Bullet Boy (2004)
Treads familiar path but is worthy in the face of the UK's film and music scene obsession with making gun culture "cool"
19 April 2005
Having served his time for stabbing another teenager, Ricky is released from prison and collected by his little brother and his friend Wisdom. Arriving back in London, Wisdom accidentally damages a car of another young man, but Ricky makes him walk away when things escalate towards a fight. However, when Wisdom realises that the word on the street is that he is a p*ssy, he revisits the young man and shoots his dog dead. Ricky tries to resolve the situation to avoid getting drawn back into the violence that landed him in jail in the first place. Meanwhile, younger brother Curtis watches all these things with admiring eyes.

Basically if you can't work out where the film is headed just from my very basic plot summary then you simply haven't seen enough American ghetto movies and indeed, one of the weaknesses in this film is that it is predictable from not only the moment it starts, but even the moment you are in the lobby looking at the poster. The message is simple but an important one and it is one of the reasons you should try and see it. That it is predictable is surprisingly not a problem and somehow the film is still engaging throughout – and I'm not entirely sure why it manages to do it. I think what carries the film is how very natural and down to earth the whole thing is; it feels like real life, the characters feel like real people and for this reason it is engaging because we, the audience, care even if deep inside we know where it is going.

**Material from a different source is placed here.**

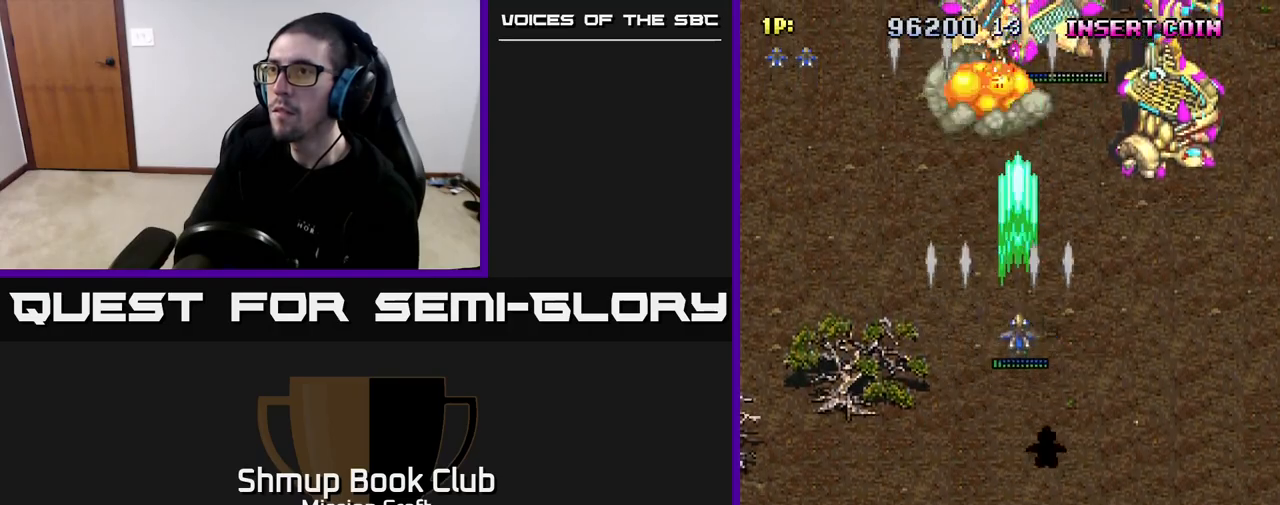
{"buttons": ["R2", "DPAD_DOWN", "DPAD_RIGHT"], "left_stick": "center", "right_stick": "center", "events": [[50, "DPAD_RIGHT", "down"], [133, "DPAD_UP", "up"], [200, "DPAD_UP", "down"], [283, "DPAD_UP", "up"], [383, "DPAD_DOWN", "down"]]}
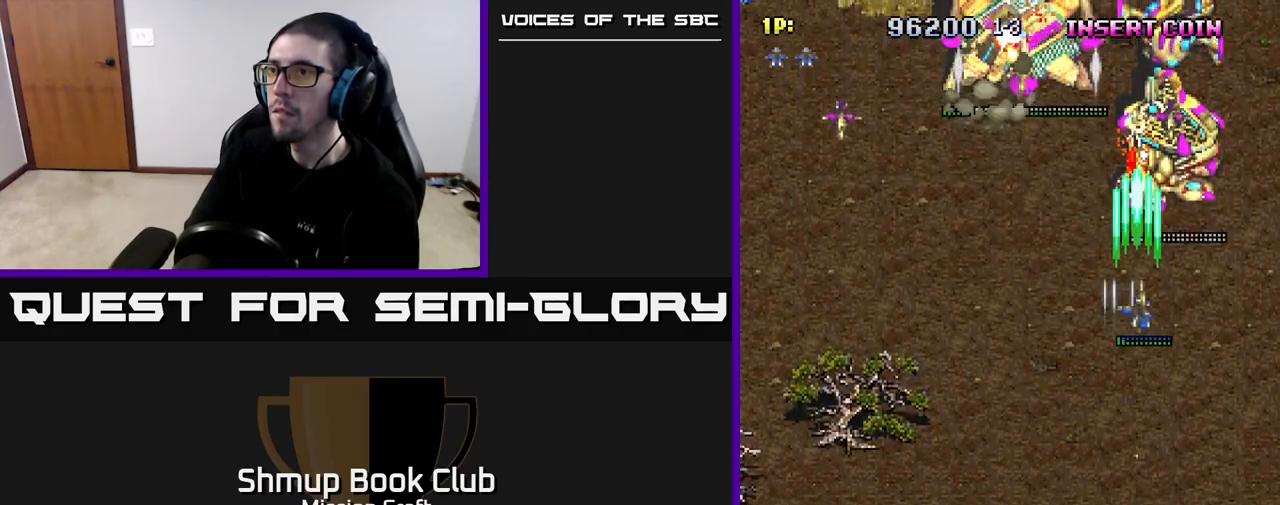
{"buttons": ["R2", "DPAD_DOWN", "DPAD_LEFT"], "left_stick": "center", "right_stick": "center", "events": [[117, "DPAD_RIGHT", "up"], [417, "DPAD_LEFT", "down"]]}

The writing and direction is a big part of making this work. The writing takes the "no way out of the ghetto" cliché and puts it across in such a way that it is not glamorised; the violence starts over nothing and is never anything more than petty and a total waste of time. The small scale of everything within the story is also engaging – the violence is not between "gangstas" "rolling" in "Escalades" or "Lexus" but rather teenagers who live in tiny flats with basic furniture and minor drug habits. Although the sentiment may match those of characters in "hood" movies, the real sense of the small is effective and convincing. The direction helps this, with no flashy camera-work and the feeling of London streets and cramped flats. To me this realism was important mainly because, in the UK, we are constantly assailed by a presentation of reality in R'n'B music of bling, expensive cars and women in shorts; meanwhile UK cinema we have an obsession on cool guns and gangsters that comes from "Lock, Stock" and countless copies. If anything the overwhelming of the market with such images and hype make it all the more important to have a film like Bullet Boy do good business to counter it.

Ironically, lead actor Walters is one of those that has had a part in presenting a life that is outside of the reach of nearly all of us (fast cars, guns, violence, drugs and girls) by his part in videos and songs with So Solid Crew. Indeed the group themselves have had their fair share of headlines over shootings and cars and I would like to think that in some way this film was a decision Walters made to try and redress the balance. Regardless of his motives though, Walters is strong; he is natural and convincing as a black teenager in a high rise world of posturing and trivia and he does it without glamorising it or showing a concern for keeping up his So Solid personae or image. He is given good support from Perkins, Fraser and Black among others – all of whom add to the feeling of a convincing portrayal of daily reality for many. They don't feel the need to play up to black stereotypes of anger and hardships and they are simply convincingly real people.

Overall this is a predictable film that treads a very familiar path but the natural delivery in all aspects mean it come across as convincing and engaging – simply put, we care and we stay with it for that reason. If nothing else, see it to try and counteract the perversion of reality and glamorisation of violence that is pushed in the name of selling records.